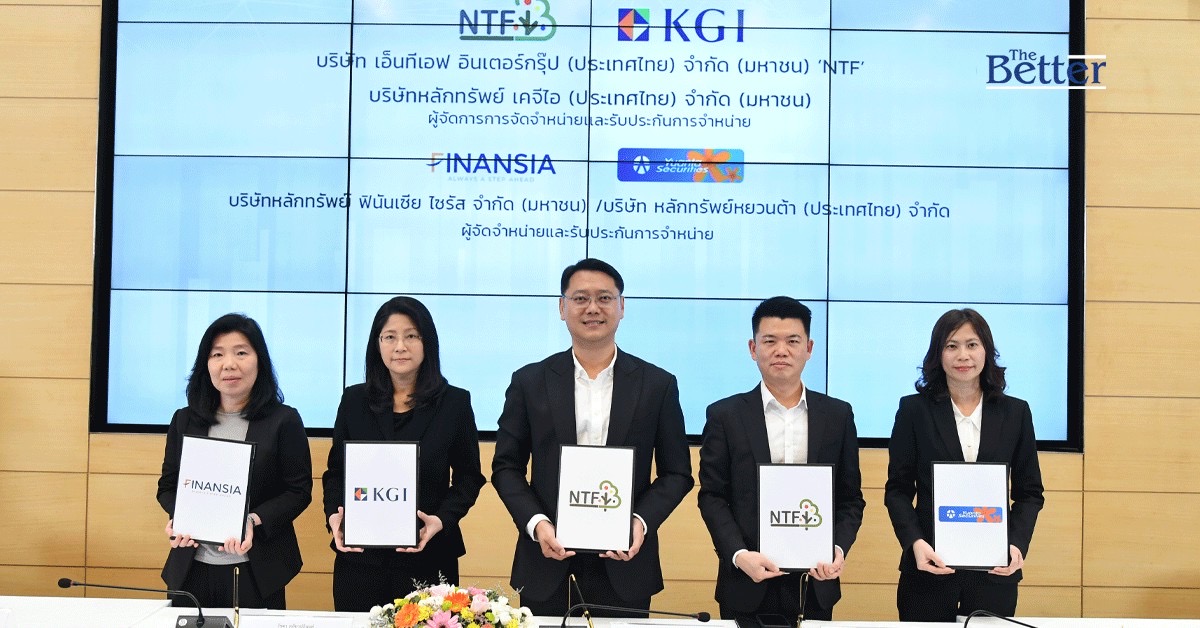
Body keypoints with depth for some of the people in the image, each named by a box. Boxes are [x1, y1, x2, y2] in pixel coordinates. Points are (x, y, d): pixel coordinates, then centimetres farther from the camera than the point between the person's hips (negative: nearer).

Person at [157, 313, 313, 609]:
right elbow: (167, 485, 13)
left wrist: (254, 521, -20)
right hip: (192, 568, 3)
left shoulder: (284, 421, -2)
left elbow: (299, 491, -4)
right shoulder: (184, 420, 9)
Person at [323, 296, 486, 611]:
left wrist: (442, 520, -13)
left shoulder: (455, 403, 1)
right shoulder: (354, 400, 7)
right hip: (360, 557, 2)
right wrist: (335, 515, -8)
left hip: (428, 558, -2)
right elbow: (336, 472, 11)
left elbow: (468, 477, 3)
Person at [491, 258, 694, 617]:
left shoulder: (658, 385, 2)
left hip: (624, 560, 0)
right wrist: (536, 523, -11)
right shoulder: (530, 382, 3)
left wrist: (642, 521, -11)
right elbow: (506, 467, 5)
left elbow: (676, 473, 5)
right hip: (548, 557, 0)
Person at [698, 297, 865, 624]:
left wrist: (839, 548, -8)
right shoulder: (725, 415, 1)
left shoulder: (838, 415, 6)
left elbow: (850, 498, 8)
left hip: (816, 584, 2)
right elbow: (712, 497, -1)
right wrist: (739, 555, -14)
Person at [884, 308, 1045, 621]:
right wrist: (915, 542, -14)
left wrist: (1018, 545, -9)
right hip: (929, 566, -1)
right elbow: (898, 489, 2)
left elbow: (1029, 493, 8)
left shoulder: (1015, 412, 6)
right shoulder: (914, 410, 2)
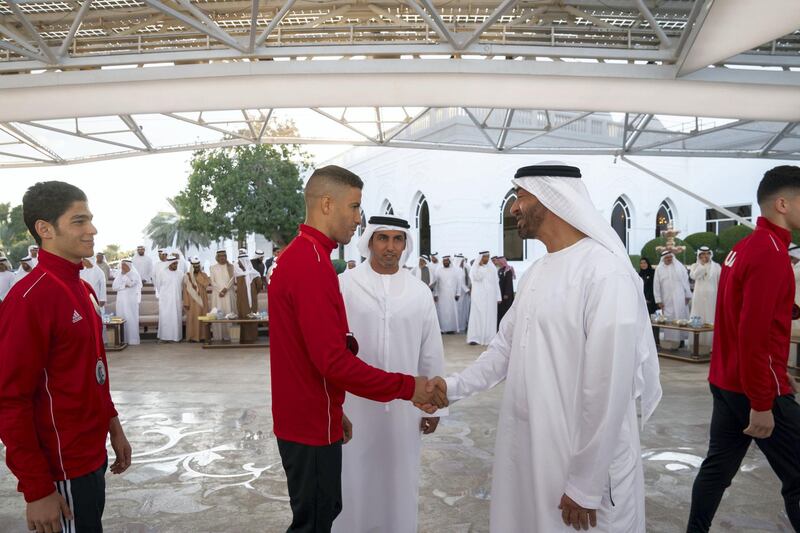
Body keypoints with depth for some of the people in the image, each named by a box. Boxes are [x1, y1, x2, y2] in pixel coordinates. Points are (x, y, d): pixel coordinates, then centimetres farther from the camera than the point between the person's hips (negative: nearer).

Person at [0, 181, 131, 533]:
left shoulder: (83, 289, 7)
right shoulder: (29, 299, -20)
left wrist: (113, 425, 14)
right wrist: (37, 489, -18)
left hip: (93, 454, 8)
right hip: (63, 468, -8)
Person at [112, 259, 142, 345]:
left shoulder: (135, 274, -1)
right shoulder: (119, 275, 15)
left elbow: (130, 283, -18)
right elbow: (114, 286, 4)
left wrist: (124, 273, -10)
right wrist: (124, 285, -10)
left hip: (131, 301, -5)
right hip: (121, 301, 5)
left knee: (131, 320, -6)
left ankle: (133, 340, -4)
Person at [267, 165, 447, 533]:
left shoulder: (297, 255, 11)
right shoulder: (312, 263, -23)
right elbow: (334, 361, -27)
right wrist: (407, 387, -19)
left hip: (306, 417, 10)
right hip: (312, 426, -10)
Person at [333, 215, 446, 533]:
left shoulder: (420, 291, 1)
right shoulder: (342, 286, -7)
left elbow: (432, 352, 5)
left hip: (404, 407, 2)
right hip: (353, 405, -2)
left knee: (400, 481, 15)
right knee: (355, 483, 11)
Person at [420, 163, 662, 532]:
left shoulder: (605, 272, -19)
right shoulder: (535, 273, 8)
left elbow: (608, 387, -21)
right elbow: (505, 347, 12)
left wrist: (586, 484, -17)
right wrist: (454, 386, 0)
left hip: (583, 461, -8)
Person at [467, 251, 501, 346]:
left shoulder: (492, 268, 9)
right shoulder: (475, 267, 3)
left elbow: (496, 283, 9)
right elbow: (476, 277, -16)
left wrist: (498, 297, 4)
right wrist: (479, 265, -18)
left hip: (490, 297, 2)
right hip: (478, 296, -2)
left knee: (490, 316, 1)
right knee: (477, 316, -5)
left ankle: (489, 338, 4)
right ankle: (474, 338, -6)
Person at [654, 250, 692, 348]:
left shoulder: (679, 266, 3)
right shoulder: (659, 269, 2)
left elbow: (685, 281, 4)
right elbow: (656, 285, 2)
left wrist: (688, 295, 1)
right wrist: (658, 300, -1)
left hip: (680, 299, 0)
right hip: (667, 299, 0)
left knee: (681, 318, 1)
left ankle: (681, 339, 9)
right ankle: (670, 342, 0)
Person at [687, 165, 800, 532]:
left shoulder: (744, 247, 10)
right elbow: (754, 333, -23)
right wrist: (762, 404, -20)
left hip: (727, 382, 9)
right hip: (758, 390, -9)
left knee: (718, 466, 15)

▶ **YOUR INSTRUCTIONS**:
Rewrite the stretch of data from its start through the line containing "right shoulder: (914, 410, 2)", both ends included. Add 7 to each of the three numbers in every keypoint (x, y and depth), keep all other text and the box coordinates unchanged, and leave out the pictures.

▶ **SOLUTION FOR THIS EXERCISE**:
Body keypoints with depth for some of the people in the image, each named by a box. Boxes are [x1, y1, x2, y2] in pixel coordinates. Points are (x, y, d): pixel coordinates, then centimetres farther from the camera than the point between the person's hips (negative: nearer).

Person at [157, 313, 313, 609]:
right elbow: (174, 492, 20)
left wrist: (261, 528, -13)
right hip: (199, 575, 10)
left shoulder: (291, 428, 5)
left elbow: (306, 498, 3)
right shoulder: (191, 427, 16)
Person at [323, 296, 486, 611]:
left wrist: (449, 527, -6)
left shoulder: (462, 410, 8)
right shoulder: (361, 407, 14)
right hip: (367, 564, 9)
right wrist: (342, 522, -1)
left hip: (435, 565, 5)
right elbow: (343, 479, 18)
left elbow: (475, 484, 10)
Person at [491, 258, 694, 617]:
left shoulder: (665, 392, 9)
left hip: (631, 567, 7)
right wrist: (543, 530, -4)
right shoulder: (537, 389, 10)
left wrist: (649, 528, -4)
right elbow: (513, 474, 12)
left elbow: (683, 480, 12)
right hip: (555, 564, 7)
Person at [698, 297, 865, 624]:
left wrist: (846, 555, -1)
right shoulder: (732, 422, 8)
left shoulder: (845, 422, 13)
left elbow: (857, 505, 15)
left hip: (823, 591, 9)
right elbow: (719, 504, 6)
right wrist: (746, 562, -7)
Person at [884, 308, 1045, 621]:
right wrist: (922, 549, -7)
left wrist: (1025, 552, -2)
right hip: (936, 573, 6)
right elbow: (905, 496, 9)
left elbow: (1036, 500, 15)
left shoulder: (1022, 419, 13)
right shoulder: (921, 417, 9)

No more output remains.